O problema ― até então ainda não considerado crítico ― foi notado inicialmente a oeste, próximo da fronteira do Panamá com a Costa Rica. Uma estudante americana de pós-graduação por acaso estava a pesquisar anuros na floresta tropical daquela área. 
Os anuros constituem uma ordem de animais pertencentes à classe Amphibia, que inclui sapos, rãs e pererecas. Ainda que se possam estabelecer algumas diferenças entre sapos e rãs, estas diferenças não são utilizadas pelos cientistas na sua classificação. O seu nome vem do grego, significando sem cauda. Ela voltou para os Estados Unidos por um tempo a fim de escrever a sua tese e, quando voltou a visitar El Valle, não encontrou mais nenhuma rã — nem qualquer tipo de anfíbio. Ela não fazia a mínima ideia do que se estava a passar. A calamidade se espalhou pela floresta tropical até que, em 2002, os batráquios nas montanhas e nos riachos em torno de Santa Fé, cerca de oitenta quilómetros a oeste de El Valle, desapareceram por completo. Em 2004, pequenas rãs mortas começaram a aparecer cada vez mais perto de El Valle, em volta da cidade de El Copé. Foi quando um grupo de biólogos, alguns panamianos e outros americanos, concluiu que a Rã Dourada do Panamá corria sérios riscos. Tentaram, então, preservar o que restava da população e removeram da floresta algumas dezenas de cada sexo para criá-las num abrigo. Contudo, o agente misterioso que estava matando aquelas rãs avançou mais rápido do que os biólogos temiam. Antes que pudessem pôr o seu plano em acção, foram surpreendidos. 

Os cientistas apressaram-se, para tentar salvar o máximo possível de animais, a arranjar uma espécie de um “hotel para rãs”, na verdade, uma pousada local que concordou em mantê-las dentro de tanques numa área de quartos reservados. “Com os biólogos à sua total disposição, as rãs desfrutaram acomodações de primeira classe, o que incluía serviços de limpeza e arrumação”, informava um repórter. O El Valle Amphibian Conservation Center está repleto de tanques, alguns alinhados ao longo das paredes, outros instalados no centro. Os tanques mais altos abrigam espécies como a Hylomantis lemur que vive nas copas das árvores da floresta, enquanto os mais pequenos servem para espécies como a rã Craugastor megacephalus, que vive no solo da floresta. Os tanques com Gastrotheca cornuta, que carregam os ovos numa espécie de bolsa, ficam ao lado de tanques com Hemiphractus fasciatus, espécie que carrega os seus ovos às costas. Algumas dezenas de tanques abrigam as Rãs Douradas do Panamá - Atelopus zeteki.

As Rãs Douradas do Panamá movem-se de uma maneira lenta lembrando um bêbado tentando andar em linha recta.

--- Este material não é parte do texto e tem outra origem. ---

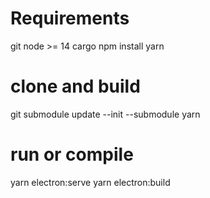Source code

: # Requirements
git
node >= 14
cargo
npm install yarn

# clone and build

git submodule update --init --submodule
yarn


# run or compile

yarn electron:serve
yarn electron:build
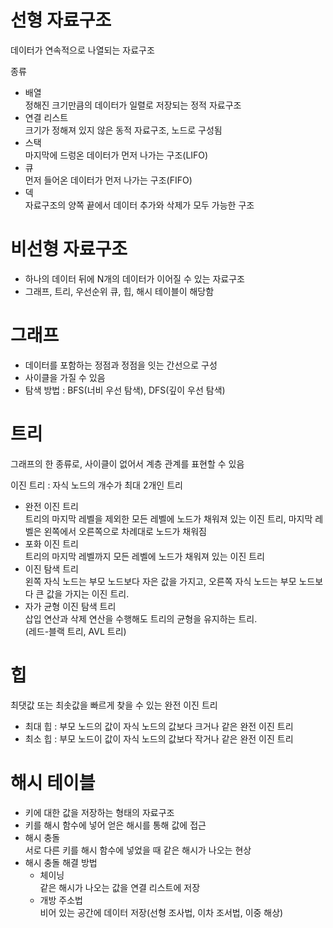# 선형 자료구조

데이터가 연속적으로 나열되는 자료구조

종류

- 배열  
정해진 크기만큼의 데이터가 일렬로 저장되는 정적 자료구조
- 연결 리스트  
크기가 정해져 있지 않은 동적 자료구조, 노드로 구성됨
- 스택  
마지막에 드렁온 데이터가 먼저 나가는 구조(LIFO)
- 큐  
먼저 들어온 데이터가 먼저 나가는 구조(FIFO)
- 덱  
자료구조의 양쪽 끝에서 데이터 추가와 삭제가 모두 가능한 구조

# 비선형 자료구조

- 하나의 데이터 뒤에 N개의 데이터가 이어질 수 있는 자료구조
- 그래프, 트리, 우선순위 큐, 힙, 해시 테이블이 해당함

# 그래프

- 데이터를 포함하는 정점과 정점을 잇는 간선으로 구성
- 사이클을 가질 수 있음
- 탐색 방법 : BFS(너비 우선 탐색), DFS(깊이 우선 탐색)

# 트리

그래프의 한 종류로, 사이클이 없어서 계층 관계를 표현할 수 있음

이진 트리 : 자식 노드의 개수가 최대 2개인 트리

- 완전 이진 트리  
트리의 마지막 레벨을 제외한 모든 레벨에 노드가 채워져 있는 이진 트리, 마지막 레벨은 왼쪽에서 오른쪽으로 차례대로 노드가 채워짐
- 포화 이진 트리  
트리의 마지막 레벨까지 모든 레벨에 노드가 채워져 있는 이진 트리
- 이진 탐색 트리  
왼쪽 자식 노드는 부모 노드보다 자은 값을 가지고, 오른쪽 자식 노드는 부모 노드보다 큰 값을 가지는 이진 트리.
- 자가 균형 이진 탐색 트리  
삽입 연산과 삭제 연산을 수행해도 트리의 균형을 유지하는 트리.  
(레드-블랙 트리, AVL 트리)

# 힙

최댓값 또는 최솟값을 빠르게 찾을 수 있는 완전 이진 트리

- 최대 힙 : 부모 노드의 값이 자식 노드의 값보다 크거나 같은 완전 이진 트리
- 최소 힙 : 부모 노드이 값이 자식 노드의 값보다 작거나 같은 완전 이진 트리

# 해시 테이블

- 키에 대한 값을 저장하는 형태의 자료구조
- 키를 해시 함수에 넣어 얻은 해시를 통해 값에 접근
- 해시 충돌  
서로 다른 키를 해시 함수에 넣었을 때 같은 해시가 나오는 현상
- 해시 충돌 해결 방법
    - 체이닝  
    같은 해시가 나오는 값을 연결 리스트에 저장
    - 개방 주소법  
    비어 있는 공간에 데이터 저장(선형 조사법, 이차 조서법, 이중 해상)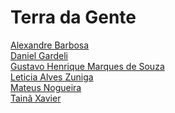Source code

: # Terra da Gente
 
[Alexandre Barbosa](https://github.com/alebs10)<br>
[Daniel Gardeli](https://github.com/gardeli96)<br>
[Gustavo Henrique Marques de Souza](https://github.com/guhms1998)<br>
[Leticia Alves Zuniga](https://github.com/LeZuniga)<br>
[Mateus Nogueira](https://github.com/nogran)<br>
[Tainã Xavier](https://github.com/taaixsp)<br> 
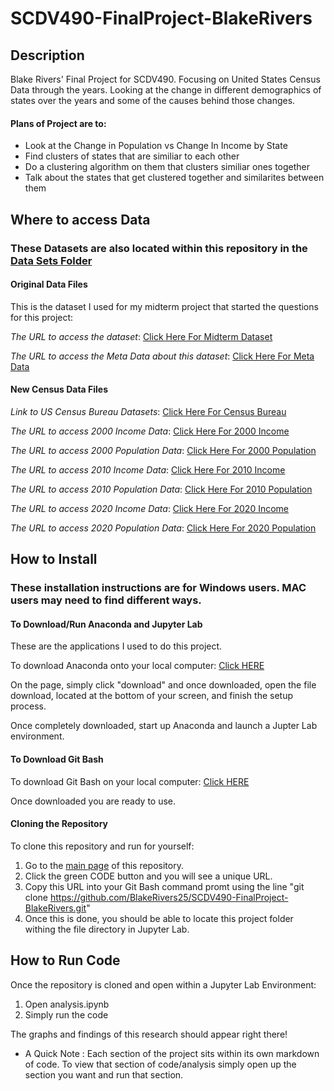 # SCDV490-FinalProject-BlakeRivers

## Description
Blake Rivers' Final Project for SCDV490.  Focusing on United States Census Data through the years.
Looking at the change in different demographics of states over the years and some of the causes behind those changes.

#### Plans of Project are to:
- Look at the Change in Population vs Change In Income by State 
- Find clusters of states that are similiar to each other
- Do a clustering algorithm on them that clusters similiar ones together
- Talk about the states that get clustered together and similarites between them



## Where to access Data
### These Datasets are also located within this repository in the [Data Sets Folder](https://github.com/BlakeRivers25/SCDV490-FinalProject-BlakeRivers/tree/main/Data%20Sets)

#### Original Data Files
This is the dataset I used for my midterm project that started the questions for this project:


*The URL to access the dataset*:
[Click Here For Midterm Dataset](https://raw.githubusercontent.com/BlakeRivers25/SCDV490-FinalProject-BlakeRivers/main/Data%20Sets/county_census_and_election_result.csv)

*The URL to access the Meta Data about this dataset*:
[Click Here For Meta Data](https://raw.githubusercontent.com/BlakeRivers25/SCDV490-FinalProject-BlakeRivers/main/Data%20Sets/county_census_election_results_META_DATA.csv)



#### New Census Data Files
*Link to US Census Bureau Datasets*:
[Click Here For Census Bureau](https://data.census.gov/)


*The URL to access 2000 Income Data*:
[Click Here For 2000 Income](https://raw.githubusercontent.com/BlakeRivers25/SCDV490-FinalProject-BlakeRivers/main/Data%20Sets/2000%20Income%20Cleaned.csv)


*The URL to access 2000 Population Data*:
[Click Here For 2000 Population](https://raw.githubusercontent.com/BlakeRivers25/SCDV490-FinalProject-BlakeRivers/main/Data%20Sets/2000%20Population%20Cleaned.csv)


*The URL to access 2010 Income Data*:
[Click Here For 2010 Income](https://raw.githubusercontent.com/BlakeRivers25/SCDV490-FinalProject-BlakeRivers/main/Data%20Sets/2010%20Income%20Cleaned.csv)


*The URL to access 2010 Population Data*:
[Click Here For 2010 Population](https://raw.githubusercontent.com/BlakeRivers25/SCDV490-FinalProject-BlakeRivers/main/Data%20Sets/2010%20Population%20and%20Demographics%20Cleaned.csv)


*The URL to access 2020 Income Data*:
[Click Here For 2020 Income](https://raw.githubusercontent.com/BlakeRivers25/SCDV490-FinalProject-BlakeRivers/main/Data%20Sets/2020%20Income%20Cleaned.csv)


*The URL to access 2020 Population Data*: 
[Click Here For 2020 Population](https://raw.githubusercontent.com/BlakeRivers25/SCDV490-FinalProject-BlakeRivers/main/Data%20Sets/2020%20Population%20and%20Demographics%20Cleaned.csv)




## How to Install 
### These installation instructions are for Windows users.  MAC users may need to find different ways.
#### To Download/Run Anaconda and Jupyter Lab
These are the applications I used to do this project.

To download Anaconda onto your local computer: [Click HERE](https://www.anaconda.com/products/distribution)

On the page, simply click "download" and once downloaded, open the file download, located at the bottom of your screen, and finish the setup process.  

Once completely downloaded, start up Anaconda and launch a Jupter Lab environment.

#### To Download Git Bash
To download Git Bash on your local computer: [Click HERE](https://gitforwindows.org/)

Once downloaded you are ready to use.


#### Cloning the Repository
To clone this repository and run for yourself:
1. Go to the [main page](https://github.com/BlakeRivers25/SCDV490-FinalProject-BlakeRivers) of this repository.
2. Click the green CODE button and you will see a unique URL.
3. Copy this URL into your Git Bash command promt using the line "git clone https://github.com/BlakeRivers25/SCDV490-FinalProject-BlakeRivers.git"
4. Once this is done, you should be able to locate this project folder withing the file directory in Jupyter Lab.





## How to Run Code
Once the repository is cloned and open within a Jupyter Lab Environment:
1. Open analysis.ipynb
2. Simply run the code

The graphs and findings of this research should appear right there!
* A Quick Note : 
Each section of the project sits within its own markdown of code.  To view that section of code/analysis simply open up the section you want and run that section.
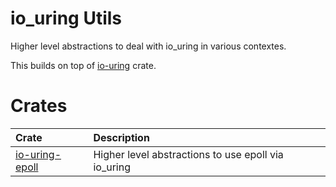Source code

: # io_uring Utils

Higher level abstractions to deal with io_uring in various contextes.

This builds on top of [io-uring](https://crates.io/crates/io-uring) crate.

# Crates

| Crate           | Description |
| :---            | :---        |
| [io-uring-epoll](./io-uring-epoll) | Higher level abstractions to use epoll via io_uring |
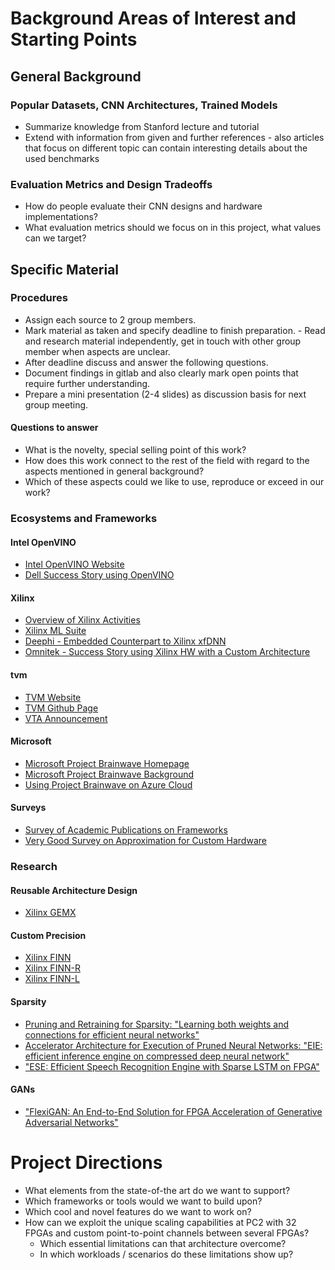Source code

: # Background Areas of Interest and Starting Points

## General Background

### Popular Datasets, CNN Architectures, Trained Models
- Summarize knowledge from Stanford lecture and tutorial
- Extend with information from given and further references - also articles that focus on different topic can contain interesting details about the used benchmarks

### Evaluation Metrics and Design Tradeoffs
- How do people evaluate their CNN designs and hardware implementations?
- What evaluation metrics should we focus on in this project, what values can we target?

## Specific Material

### Procedures

- Assign each source to 2 group members.
- Mark material as taken and specify deadline to finish preparation. - Read and research material independently, get in touch with other group member when aspects are unclear.
- After deadline discuss and answer the following questions.
- Document findings in gitlab and also clearly mark open points that require further understanding.
- Prepare a mini presentation (2-4 slides) as discussion basis for next group meeting.

#### Questions to answer

- What is the novelty, special selling point of this work?
- How does this work connect to the rest of the field with regard to the aspects mentioned in general background?
- Which of these aspects could we like to use, reproduce or exceed in our work?

### Ecosystems and Frameworks

#### Intel OpenVINO
- [Intel OpenVINO Website](https://software.intel.com/en-us/openvino-toolkit)
- [Dell Success Story using OpenVINO](https://www.nextplatform.com/2018/10/15/where-the-fpga-hits-the-server-road-for-inference-acceleration/)

#### Xilinx
- [Overview of Xilinx Activities](http://www.ispd.cc/slides/2018/s2_3.pdf)
- [Xilinx ML Suite](https://github.com/Xilinx/ml-suite)
- [Deephi - Embedded Counterpart to Xilinx xfDNN](https://www.xilinx.com/publications/events/developer-forum/2018-frankfurt/xilinx-machine-learning-strategies-with-deephi-tech.pdf)
- [Omnitek - Success Story using Xilinx HW with a Custom Architecture](https://www.nextplatform.com/2018/10/01/boosting-the-clock-for-high-performance-fpga-inference/)

#### tvm
- [TVM Website](https://tvm.ai/)
- [TVM Github Page](https://github.com/dmlc/tvm/)
- [VTA Announcement](https://tvm.ai/2018/07/12/vta-release-announcement.html)

#### Microsoft
- [Microsoft Project Brainwave Homepage](https://www.microsoft.com/en-us/research/project/project-brainwave/)
- [Microsoft Project Brainwave Background](https://www.microsoft.com/en-us/research/blog/microsoft-unveils-project-brainwave/)
- [Using Project Brainwave on Azure Cloud](https://docs.microsoft.com/en-us/azure/machine-learning/service/concept-accelerate-with-fpgas)

#### Surveys
- [Survey of Academic Publications on Frameworks](https://arxiv.org/pdf/1803.05900.pdf)
- [Very Good Survey on Approximation for Custom Hardware](https://arxiv.org/abs/1901.06955)

### Research

#### Reusable Architecture Design
- [Xilinx GEMX](https://github.com/xilinx/gemx)

#### Custom Precision
- [Xilinx FINN](https://dl.acm.org/citation.cfm?id=3021744)
- [Xilinx FINN-R](https://dl.acm.org/citation.cfm?id=3242897)
- [Xilinx FINN-L](https://ieeexplore.ieee.org/abstract/document/8533474)

#### Sparsity
- [Pruning and Retraining for Sparsity: "Learning both weights and connections for efficient neural networks"](https://dl.acm.org/citation.cfm?id=2969366)
- [Accelerator Architecture for Execution of Pruned Neural Networks: "EIE: efficient inference engine on compressed deep neural network"](https://dl.acm.org/citation.cfm?id=3001163)
- ["ESE: Efficient Speech Recognition Engine with Sparse LSTM on FPGA"](https://dl.acm.org/citation.cfm?id=3021745)

#### GANs
- ["FlexiGAN: An End-to-End Solution for FPGA Acceleration of Generative Adversarial Networks"](https://www.cc.gatech.edu/~hadi/doc/paper/2018-fccm-flexigan.pdf)

# Project Directions

- What elements from the state-of-the art do we want to support?
- Which frameworks or tools would we want to build upon?
- Which cool and novel features do we want to work on?
- How can we exploit the unique scaling capabilities at PC2 with 32 FPGAs and custom point-to-point channels between several FPGAs?
	- Which essential limitations can that architecture overcome?
	- In which workloads / scenarios do these limitations show up?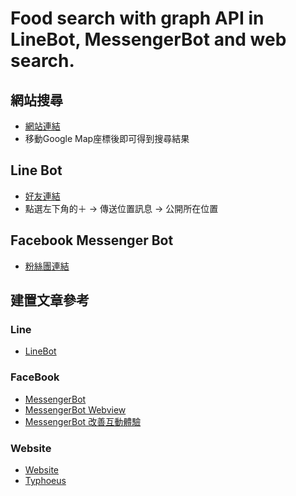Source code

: Food search with graph API in LineBot, MessengerBot and web search.
===================================================================

網站搜尋
-------
- [網站連結](https://johnwudevelop.tk/search)
- 移動Google Map座標後即可得到搜尋結果

Line Bot
-------------
- [好友連結](https://line.me/R/ti/p/%40cqh3529k)
- 點選左下角的＋ -> 傳送位置訊息 -> 公開所在位置

Facebook Messenger Bot
-------------
- [粉絲團連結](https://www.facebook.com/%E7%BE%8E%E9%A3%9F%E5%BF%AB%E6%90%9C-844639869021578/?fref=ts)

建置文章參考
----------
### Line
- [LineBot](https://medium.com/@johnwu2613/linebot-%E9%A4%90%E5%BB%B3%E8%B3%87%E8%A8%8A-with-ruby-on-rails-95b592851ca)
### FaceBook
- [MessengerBot](https://medium.com/@johnwu2613/%E6%90%9C%E5%B0%8B%E9%A4%90%E5%BB%B3-facebook-bot-ruby-on-rails-b83787bea303)
- [MessengerBot Webview](https://medium.com/@johnwu2613/facebook-messenger-bot-webview%E5%AF%A6%E4%BD%9C-ruby-on-rails-56a0311153da)
- [MessengerBot 改善互動體驗](https://medium.com/@johnwu2613/%E6%90%9C%E5%B0%8B%E9%A4%90%E5%BB%B3-facebook-messenger-bot-%E6%94%B9%E5%96%84%E4%BA%92%E5%8B%95%E9%AB%94%E9%A9%97-4518e4b3b214)
### Website
- [Website](https://medium.com/@johnwu2613/linebot-%E9%A4%90%E5%BB%B3%E8%B3%87%E8%A8%8A-with-ruby-on-rails-95b592851ca)
- [Typhoeus](https://medium.com/@johnwu2613/typhoeus-send-multiple-request-at-the-same-time-with-ruby-on-rails-a74e99b4958b)

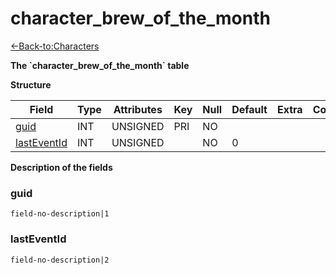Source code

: # character\_brew\_of\_the\_month

[<-Back-to:Characters](database-characters.md)

**The \`character\_brew\_of\_the\_month\` table**

**Structure**

| Field            | Type | Attributes | Key | Null | Default | Extra | Comment  |
| ---------------- | ---- | ---------- | --- | ---- | ------- | ----- | -------- |
| [guid][1]        | INT  | UNSIGNED   | PRI | NO   |         |       |          |
| [lastEventId][2] | INT  | UNSIGNED   |     | NO   | 0       |       |          |

[1]: #guid
[2]: #lastEventId

**Description of the fields**

### guid

`field-no-description|1`

### lastEventId

`field-no-description|2`
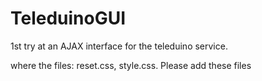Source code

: TeleduinoGUI
============

1st try at an AJAX interface for the teleduino service.


where the files: reset.css, style.css. Please add these files
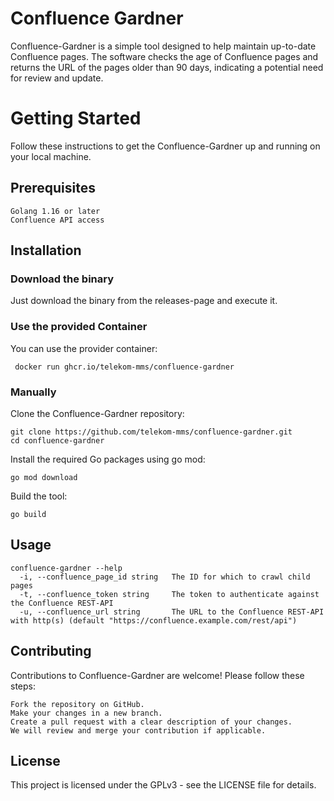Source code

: # Confluence Gardner

Confluence-Gardner is a simple tool designed to help maintain up-to-date Confluence pages. The software checks the age of Confluence pages and returns the URL of the pages older than 90 days, indicating a potential need for review and update.

# Getting Started

Follow these instructions to get the Confluence-Gardner up and running on your local machine.


## Prerequisites

    Golang 1.16 or later
    Confluence API access

## Installation

### Download the binary

Just download the binary from the releases-page and execute it.

### Use the provided Container

You can use the provider container:

     docker run ghcr.io/telekom-mms/confluence-gardner

### Manually

Clone the Confluence-Gardner repository:

    git clone https://github.com/telekom-mms/confluence-gardner.git
    cd confluence-gardner

Install the required Go packages using go mod:

    go mod download

Build the tool:

    go build

## Usage

    confluence-gardner --help
      -i, --confluence_page_id string   The ID for which to crawl child pages
      -t, --confluence_token string     The token to authenticate against the Confluence REST-API
      -u, --confluence_url string       The URL to the Confluence REST-API with http(s) (default "https://confluence.example.com/rest/api")

## Contributing

Contributions to Confluence-Gardner are welcome! Please follow these steps:

    Fork the repository on GitHub.
    Make your changes in a new branch.
    Create a pull request with a clear description of your changes.
    We will review and merge your contribution if applicable.

## License

This project is licensed under the GPLv3 - see the LICENSE file for details.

Elas têm membros longos e magros, focinho pontudo e amarelo e olhos muito escuros, pelos quais parecem observar o mundo com cautela. Na floresta as fêmeas põem os ovos em águas rasas e correntes, e, enquanto isso, os machos defendem o seu território do alto de rochas cobertas de musgo. Neste Centro, cada tanque tem uma fonte de água corrente individual, de maneira que os animais possam se reproduzir perto de um simulacro dos riachos que já foram seu habitat.

O Centro de Conservação de Anfíbios de El Valle , apesar de se situar precisamente no centro do habitat natural das Rãs Douradas, está totalmente isolado do mundo exterior. Nada passa pelas portas sem ser desinfetado por completo — incluindo as rãs, que, para terem acesso, devem receber um tratamento com uma solução desinfectante. Os visitantes devem calçar sapatos especiais e deixar na entrada qualquer equipamento que tenham usado em campo. “Toda a água que entra nos tanques é filtrada e devidamente tratada. A natureza inviolável do lugar dá a impressão de se estar dentro de um submarino."